If you were cobbling a perfectly ignorable ex-ballplayer out of spare parts he would look, sound, and act exactly like Jack Clark.

But the second one you made would look, sound, and act exactly like Jose Canseco. And that's why, I think, the steroid era has been so difficult to escape—why Albert Pujols took accusations made by a ridiculous ex-ballplayer cohosting a show with a ridiculous ex-radio-host so seriously as to threaten legal action. The people who have made real breakthroughs have been the ridiculous ones, the ones we would just as soon continue to ignore and feel a little sorry for.

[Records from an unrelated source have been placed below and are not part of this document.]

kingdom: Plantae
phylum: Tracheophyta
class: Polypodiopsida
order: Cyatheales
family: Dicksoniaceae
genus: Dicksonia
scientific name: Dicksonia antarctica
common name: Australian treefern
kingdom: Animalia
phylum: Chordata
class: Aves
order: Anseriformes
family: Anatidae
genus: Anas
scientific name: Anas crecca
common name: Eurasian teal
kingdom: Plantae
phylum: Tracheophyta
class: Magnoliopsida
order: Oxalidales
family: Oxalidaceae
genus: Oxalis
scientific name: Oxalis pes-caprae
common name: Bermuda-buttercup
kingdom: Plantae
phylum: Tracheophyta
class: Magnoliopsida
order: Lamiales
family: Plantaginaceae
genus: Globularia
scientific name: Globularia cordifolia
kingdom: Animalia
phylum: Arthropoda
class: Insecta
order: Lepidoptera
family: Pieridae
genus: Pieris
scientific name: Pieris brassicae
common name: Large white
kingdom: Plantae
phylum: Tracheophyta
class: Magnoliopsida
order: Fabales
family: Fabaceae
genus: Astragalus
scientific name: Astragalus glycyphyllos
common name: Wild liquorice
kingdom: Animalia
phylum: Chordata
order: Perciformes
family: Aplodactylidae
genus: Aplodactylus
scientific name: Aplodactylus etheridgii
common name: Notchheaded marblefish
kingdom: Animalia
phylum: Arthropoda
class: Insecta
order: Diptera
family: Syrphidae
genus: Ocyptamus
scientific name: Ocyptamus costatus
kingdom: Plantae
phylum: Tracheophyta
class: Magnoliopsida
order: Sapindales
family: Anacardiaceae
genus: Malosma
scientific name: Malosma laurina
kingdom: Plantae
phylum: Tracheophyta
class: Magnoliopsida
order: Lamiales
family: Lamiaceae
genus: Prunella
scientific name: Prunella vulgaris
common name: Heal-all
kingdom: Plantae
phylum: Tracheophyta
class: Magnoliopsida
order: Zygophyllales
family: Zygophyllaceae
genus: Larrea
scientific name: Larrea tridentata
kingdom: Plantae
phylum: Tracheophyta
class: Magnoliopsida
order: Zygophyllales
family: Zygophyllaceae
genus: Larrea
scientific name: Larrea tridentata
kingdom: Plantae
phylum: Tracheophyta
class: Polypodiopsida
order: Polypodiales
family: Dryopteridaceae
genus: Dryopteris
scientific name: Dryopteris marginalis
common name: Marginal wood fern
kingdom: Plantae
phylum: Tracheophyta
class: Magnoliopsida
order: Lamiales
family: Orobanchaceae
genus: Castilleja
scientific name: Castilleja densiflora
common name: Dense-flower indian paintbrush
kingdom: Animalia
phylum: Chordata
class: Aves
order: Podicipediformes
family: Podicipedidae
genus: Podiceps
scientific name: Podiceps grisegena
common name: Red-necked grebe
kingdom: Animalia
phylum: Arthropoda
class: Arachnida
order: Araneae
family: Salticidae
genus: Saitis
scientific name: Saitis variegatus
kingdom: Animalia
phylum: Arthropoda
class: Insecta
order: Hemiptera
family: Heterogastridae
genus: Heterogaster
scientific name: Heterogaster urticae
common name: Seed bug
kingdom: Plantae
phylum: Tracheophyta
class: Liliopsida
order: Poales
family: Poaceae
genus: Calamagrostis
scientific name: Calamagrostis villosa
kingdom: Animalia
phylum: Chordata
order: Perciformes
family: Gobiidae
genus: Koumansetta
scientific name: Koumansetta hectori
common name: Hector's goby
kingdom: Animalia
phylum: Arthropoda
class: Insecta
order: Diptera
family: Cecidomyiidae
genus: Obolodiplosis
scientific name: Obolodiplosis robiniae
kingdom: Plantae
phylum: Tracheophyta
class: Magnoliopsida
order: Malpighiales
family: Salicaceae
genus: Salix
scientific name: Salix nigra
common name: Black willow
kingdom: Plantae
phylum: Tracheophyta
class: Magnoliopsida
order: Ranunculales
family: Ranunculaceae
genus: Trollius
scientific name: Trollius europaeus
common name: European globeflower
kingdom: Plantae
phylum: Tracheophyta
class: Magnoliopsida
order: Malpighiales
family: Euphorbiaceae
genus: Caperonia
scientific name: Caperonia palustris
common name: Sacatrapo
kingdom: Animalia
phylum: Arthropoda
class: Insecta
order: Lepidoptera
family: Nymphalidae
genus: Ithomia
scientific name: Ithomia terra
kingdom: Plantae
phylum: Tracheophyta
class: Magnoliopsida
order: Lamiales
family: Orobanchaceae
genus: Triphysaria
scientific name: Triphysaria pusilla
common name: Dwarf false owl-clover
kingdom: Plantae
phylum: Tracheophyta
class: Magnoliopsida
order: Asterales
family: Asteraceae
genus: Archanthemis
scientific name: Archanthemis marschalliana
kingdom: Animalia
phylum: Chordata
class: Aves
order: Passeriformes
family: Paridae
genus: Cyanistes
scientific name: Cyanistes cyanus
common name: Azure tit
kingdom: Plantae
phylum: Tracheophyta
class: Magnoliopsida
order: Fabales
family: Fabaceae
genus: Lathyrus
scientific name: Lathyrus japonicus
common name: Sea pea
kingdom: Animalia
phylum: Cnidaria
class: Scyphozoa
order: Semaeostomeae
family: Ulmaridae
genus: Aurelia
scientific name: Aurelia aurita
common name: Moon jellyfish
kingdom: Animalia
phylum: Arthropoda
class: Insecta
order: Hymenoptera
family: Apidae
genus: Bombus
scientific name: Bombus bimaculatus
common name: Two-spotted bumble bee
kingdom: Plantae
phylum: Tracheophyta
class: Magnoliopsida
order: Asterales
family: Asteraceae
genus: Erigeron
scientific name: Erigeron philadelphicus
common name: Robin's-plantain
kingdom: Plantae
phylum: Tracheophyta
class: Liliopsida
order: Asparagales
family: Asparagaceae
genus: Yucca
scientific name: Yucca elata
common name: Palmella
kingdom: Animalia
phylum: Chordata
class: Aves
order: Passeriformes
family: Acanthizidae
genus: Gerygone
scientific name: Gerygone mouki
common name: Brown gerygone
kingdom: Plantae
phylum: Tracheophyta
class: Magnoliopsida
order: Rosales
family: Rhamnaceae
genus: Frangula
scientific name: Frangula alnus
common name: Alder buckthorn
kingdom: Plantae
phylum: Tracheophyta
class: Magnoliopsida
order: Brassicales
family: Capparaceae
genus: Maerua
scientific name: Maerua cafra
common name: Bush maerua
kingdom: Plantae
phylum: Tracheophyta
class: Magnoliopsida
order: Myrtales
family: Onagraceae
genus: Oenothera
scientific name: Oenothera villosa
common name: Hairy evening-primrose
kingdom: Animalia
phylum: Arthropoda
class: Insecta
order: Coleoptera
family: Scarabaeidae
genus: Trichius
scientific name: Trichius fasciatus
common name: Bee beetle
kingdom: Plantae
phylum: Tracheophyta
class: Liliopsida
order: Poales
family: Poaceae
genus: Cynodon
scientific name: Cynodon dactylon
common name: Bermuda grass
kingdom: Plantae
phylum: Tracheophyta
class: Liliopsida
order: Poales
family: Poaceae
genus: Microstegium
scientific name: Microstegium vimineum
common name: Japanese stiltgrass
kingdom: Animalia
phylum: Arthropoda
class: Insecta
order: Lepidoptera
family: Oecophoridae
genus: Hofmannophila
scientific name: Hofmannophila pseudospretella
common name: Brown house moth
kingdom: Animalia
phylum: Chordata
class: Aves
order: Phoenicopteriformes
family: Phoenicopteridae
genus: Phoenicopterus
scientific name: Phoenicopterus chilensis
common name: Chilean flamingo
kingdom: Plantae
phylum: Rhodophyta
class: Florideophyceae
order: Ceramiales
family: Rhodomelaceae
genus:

That's not to say I believe Jack Clark; I don't. It's not to say I care, either—as someone who is presently between doctors (and thus Ritalin prescriptions) I am so, so in favor of easy access to performance-enhancing drugs right now. But Jack Clark's radio career wasn't cut to ribbons over the weekend because he was so easy to discredit, or because (alas) he's such a bitter, sour, unbearable person to listen to. Pujols's denial was so forceful precisely because baseball's Jack Clarks are the only ones alienated enough from their peers to say this stuff.

And as long as we care about steroids we're obliged, unfortunately, to listen to these cranks.